Tourism can benefit from the way Cyprus handled the coronavirus pandemic, gaining a head start on other regional holiday destinations.
Deputy Minister of Tourism, Savvas Perdios said Eastern Mediterranean countries that were able to get an early grip on the virus are best placed to attract the interest of tour operators.
Perdios said, “tour operators are unlikely to be able to organise trips to countries like Spain, Italy and France” giving Cyprus an advantage.
Med countries like Spain and Italy have been among those countries hardest hit by the coronavirus pandemic.
He argued that “although it will be a very difficult summer, there might be some last-minute opportunities. Opportunities could arise towards the end of the Summer, which may even allow us to extend the tourist season”.
The Deputy Minister urged hoteliers and other businesses active in Cyprus’ tourism industry, to wait until mid-May before deciding whether or not to stay closed.
Perdios said restrictions on the holiday industry will be the last to be lifted noting that “tourism will be able to kick-off sometime in July”.
He told state radio CyBC: “Tourists from some countries that have brought the virus under control, will be looking at the possibility of going on holiday from early July and in August”.
He noted that this is subject to when these countries and, of course, Cyprus, will be opening up their airports.
“The Ministry of Tourism has said from the beginning that if all goes well, we will be able to welcome the first tourists in July.

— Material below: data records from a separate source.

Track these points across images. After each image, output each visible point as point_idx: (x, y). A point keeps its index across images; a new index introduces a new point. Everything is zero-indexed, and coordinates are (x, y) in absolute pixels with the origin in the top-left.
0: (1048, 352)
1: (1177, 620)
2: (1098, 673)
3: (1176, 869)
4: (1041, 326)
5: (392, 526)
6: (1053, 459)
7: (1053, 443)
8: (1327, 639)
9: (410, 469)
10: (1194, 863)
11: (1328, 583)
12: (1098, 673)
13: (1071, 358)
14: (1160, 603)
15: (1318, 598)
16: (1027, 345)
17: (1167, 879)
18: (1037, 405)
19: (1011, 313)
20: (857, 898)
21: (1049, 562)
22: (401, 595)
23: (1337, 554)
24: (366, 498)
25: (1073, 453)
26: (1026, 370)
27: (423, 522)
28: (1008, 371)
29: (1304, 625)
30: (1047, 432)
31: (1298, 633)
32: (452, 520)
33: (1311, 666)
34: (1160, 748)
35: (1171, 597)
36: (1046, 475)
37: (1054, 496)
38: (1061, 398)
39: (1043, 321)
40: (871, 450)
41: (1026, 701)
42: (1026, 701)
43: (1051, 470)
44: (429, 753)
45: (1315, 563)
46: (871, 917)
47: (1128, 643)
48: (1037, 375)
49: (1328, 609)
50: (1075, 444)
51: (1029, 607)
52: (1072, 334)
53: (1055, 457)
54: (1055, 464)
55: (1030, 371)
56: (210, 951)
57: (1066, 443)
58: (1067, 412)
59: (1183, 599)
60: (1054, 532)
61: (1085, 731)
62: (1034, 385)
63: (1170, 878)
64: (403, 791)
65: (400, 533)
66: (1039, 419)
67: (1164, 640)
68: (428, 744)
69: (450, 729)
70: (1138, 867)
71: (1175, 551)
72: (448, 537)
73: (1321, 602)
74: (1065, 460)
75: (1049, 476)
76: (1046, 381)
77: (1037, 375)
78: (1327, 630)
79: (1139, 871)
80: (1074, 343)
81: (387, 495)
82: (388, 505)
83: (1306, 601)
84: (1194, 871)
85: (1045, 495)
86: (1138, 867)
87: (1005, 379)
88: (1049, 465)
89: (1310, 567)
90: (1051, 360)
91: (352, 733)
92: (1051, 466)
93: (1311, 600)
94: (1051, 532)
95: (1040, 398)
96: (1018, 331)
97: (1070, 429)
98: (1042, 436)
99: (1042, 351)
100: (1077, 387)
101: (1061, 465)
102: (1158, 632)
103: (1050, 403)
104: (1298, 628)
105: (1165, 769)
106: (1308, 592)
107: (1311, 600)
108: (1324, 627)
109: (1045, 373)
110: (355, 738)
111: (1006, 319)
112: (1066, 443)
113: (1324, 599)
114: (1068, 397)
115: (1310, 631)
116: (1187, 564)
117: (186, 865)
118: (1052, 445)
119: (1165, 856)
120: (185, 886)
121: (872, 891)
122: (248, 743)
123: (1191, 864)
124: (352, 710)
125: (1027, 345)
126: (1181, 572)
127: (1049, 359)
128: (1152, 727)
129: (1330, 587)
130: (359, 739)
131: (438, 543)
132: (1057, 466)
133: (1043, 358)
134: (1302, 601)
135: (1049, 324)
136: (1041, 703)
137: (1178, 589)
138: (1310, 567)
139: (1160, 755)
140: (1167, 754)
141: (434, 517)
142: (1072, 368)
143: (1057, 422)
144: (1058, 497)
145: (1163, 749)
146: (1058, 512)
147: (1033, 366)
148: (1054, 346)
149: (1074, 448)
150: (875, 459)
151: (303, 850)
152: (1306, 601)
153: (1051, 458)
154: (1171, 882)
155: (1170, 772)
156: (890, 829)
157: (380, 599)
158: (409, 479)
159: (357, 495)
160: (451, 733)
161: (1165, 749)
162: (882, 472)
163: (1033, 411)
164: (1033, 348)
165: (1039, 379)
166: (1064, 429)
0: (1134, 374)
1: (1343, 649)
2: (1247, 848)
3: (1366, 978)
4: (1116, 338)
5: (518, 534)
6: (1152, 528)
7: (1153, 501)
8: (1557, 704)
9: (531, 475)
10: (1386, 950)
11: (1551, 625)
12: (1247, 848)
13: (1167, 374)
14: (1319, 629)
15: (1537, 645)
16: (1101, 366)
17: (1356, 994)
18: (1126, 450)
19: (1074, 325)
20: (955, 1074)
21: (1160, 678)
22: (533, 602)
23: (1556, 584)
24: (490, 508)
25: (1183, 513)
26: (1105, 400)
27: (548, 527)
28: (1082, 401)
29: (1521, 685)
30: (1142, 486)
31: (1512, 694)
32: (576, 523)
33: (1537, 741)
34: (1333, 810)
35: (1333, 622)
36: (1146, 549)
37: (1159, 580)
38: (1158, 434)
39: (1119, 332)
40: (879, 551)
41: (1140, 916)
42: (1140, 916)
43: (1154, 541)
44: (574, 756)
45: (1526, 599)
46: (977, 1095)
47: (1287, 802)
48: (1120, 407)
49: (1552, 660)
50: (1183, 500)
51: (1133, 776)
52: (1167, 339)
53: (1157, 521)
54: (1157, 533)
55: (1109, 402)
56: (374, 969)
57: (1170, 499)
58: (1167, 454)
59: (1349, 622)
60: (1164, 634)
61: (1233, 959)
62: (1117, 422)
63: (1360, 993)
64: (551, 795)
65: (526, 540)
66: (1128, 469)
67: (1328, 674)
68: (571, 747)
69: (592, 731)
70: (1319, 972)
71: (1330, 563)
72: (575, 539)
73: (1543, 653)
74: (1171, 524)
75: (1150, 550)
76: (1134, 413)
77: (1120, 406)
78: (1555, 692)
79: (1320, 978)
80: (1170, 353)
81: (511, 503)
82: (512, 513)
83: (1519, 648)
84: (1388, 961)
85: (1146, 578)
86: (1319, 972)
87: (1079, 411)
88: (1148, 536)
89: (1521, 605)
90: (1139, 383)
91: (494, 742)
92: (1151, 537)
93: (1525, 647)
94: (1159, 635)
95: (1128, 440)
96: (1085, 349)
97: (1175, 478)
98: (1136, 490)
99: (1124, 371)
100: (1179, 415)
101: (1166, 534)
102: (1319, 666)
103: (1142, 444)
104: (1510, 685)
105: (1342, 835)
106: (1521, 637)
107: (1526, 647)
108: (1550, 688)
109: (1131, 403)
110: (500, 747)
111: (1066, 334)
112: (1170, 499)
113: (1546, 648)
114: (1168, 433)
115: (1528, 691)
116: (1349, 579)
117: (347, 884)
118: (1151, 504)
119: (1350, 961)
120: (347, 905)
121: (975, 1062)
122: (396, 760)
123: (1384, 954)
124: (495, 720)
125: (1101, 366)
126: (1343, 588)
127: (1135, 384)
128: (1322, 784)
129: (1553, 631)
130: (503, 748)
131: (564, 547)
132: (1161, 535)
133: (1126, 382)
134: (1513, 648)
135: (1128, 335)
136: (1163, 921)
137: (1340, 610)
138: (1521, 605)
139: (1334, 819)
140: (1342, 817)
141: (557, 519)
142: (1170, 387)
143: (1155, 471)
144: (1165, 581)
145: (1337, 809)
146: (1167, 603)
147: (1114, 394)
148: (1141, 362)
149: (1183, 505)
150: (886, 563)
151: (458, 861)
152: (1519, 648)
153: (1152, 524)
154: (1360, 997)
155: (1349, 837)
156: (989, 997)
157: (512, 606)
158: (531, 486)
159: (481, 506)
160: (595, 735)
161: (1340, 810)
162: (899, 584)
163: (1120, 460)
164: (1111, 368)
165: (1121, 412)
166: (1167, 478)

We are still in a position to support this prediction, but the final word belongs to the Ministry of Health and the epidemiological team.”

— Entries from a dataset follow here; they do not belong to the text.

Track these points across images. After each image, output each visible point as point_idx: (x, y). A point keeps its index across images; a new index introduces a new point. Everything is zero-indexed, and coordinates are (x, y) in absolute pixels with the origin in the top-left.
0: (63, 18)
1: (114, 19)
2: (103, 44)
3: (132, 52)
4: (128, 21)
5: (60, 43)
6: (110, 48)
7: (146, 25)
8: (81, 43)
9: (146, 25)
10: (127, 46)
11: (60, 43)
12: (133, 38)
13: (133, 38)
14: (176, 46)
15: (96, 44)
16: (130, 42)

He said authorities need to decide on which markets they should target, and which tourists will be allowed in first based on the scientific data.
“We also need to decide what safety measures each business should adopt as well as the procedures that travellers should follow, such as health documents,” said Perdios.
He pointed out that EU tourism ministers are demanding the draft of a common travel protocol which will dictate and facilitate traffic at airports across the bloc.
This might include the need for health certificates and checks before boarding an aircraft.